According to the MinnLawyer blog:

Gildea called on the criminal law bar to join in grassroots effort to educate the public on the situation. “We must take our case to the people,” she said.

In a panel discussion on the funding crisis following Gildea’s remarks, State public Defender John Stuart outlined the dire situation faced by resource-starved public defenders. More funding cuts would likely mean defenders would no longer be able to handle cases involving out-of-custody defendants or to cover first appearances.

Gildea’s predecessor, Eric Magnuson, a former law partner of Pawlenty’s, spent much of his term railing against the lack of adequate funding for Minnesota courts.

“As delays in criminal case processing grow, so do the threats of having cases dismissed or convictions overturned because the state failed to provide a constitutionally guaranteed speedy trial. It happened twice last year on appeal in significant felony cases, because the courts were compelled to follow the provisions of the state Constitution,” Magnuson wrote in an MPR commentary earlier this year.

The issue has yet to come up in this year’s gubernatorial campaign.

(Justice Gildea will be on MPR’s Morning Edition with Cathy Wurzer on Tuesday)
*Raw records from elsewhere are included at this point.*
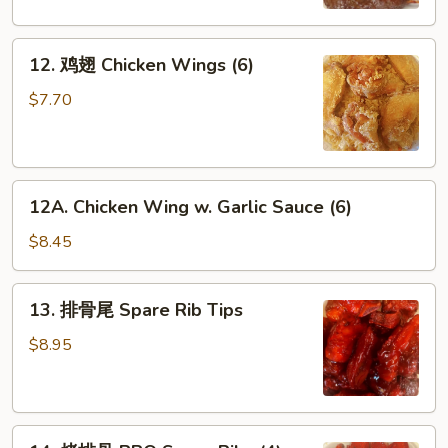
Beef
Sticks
12.
(4)
12. 鸡翅 Chicken Wings (6)
鸡
翅
$7.70
Chicken
Wings
(6)
12A.
12A. Chicken Wing w. Garlic Sauce (6)
Chicken
Wing
$8.45
w.
Garlic
13.
13. 排骨尾 Spare Rib Tips
Sauce
排
(6)
骨
$8.95
尾
Spare
Rib
14.
Tips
(Update 10:11 a.m. 8/24) – I asked Stuart what sort of crimes should be “decriminalized.” He e-mailed a starting list:

Sure: I think we should use the “petty misdemeanor” treatment (like a speeding ticket) for most cases involving:

–theft under $100

–disorderly conduct

–fishing law violations



–driving with a suspended license (currently this is a “payable misdemeanor”)

–NSF check under $100

I’m sure there are a few more, this is for example.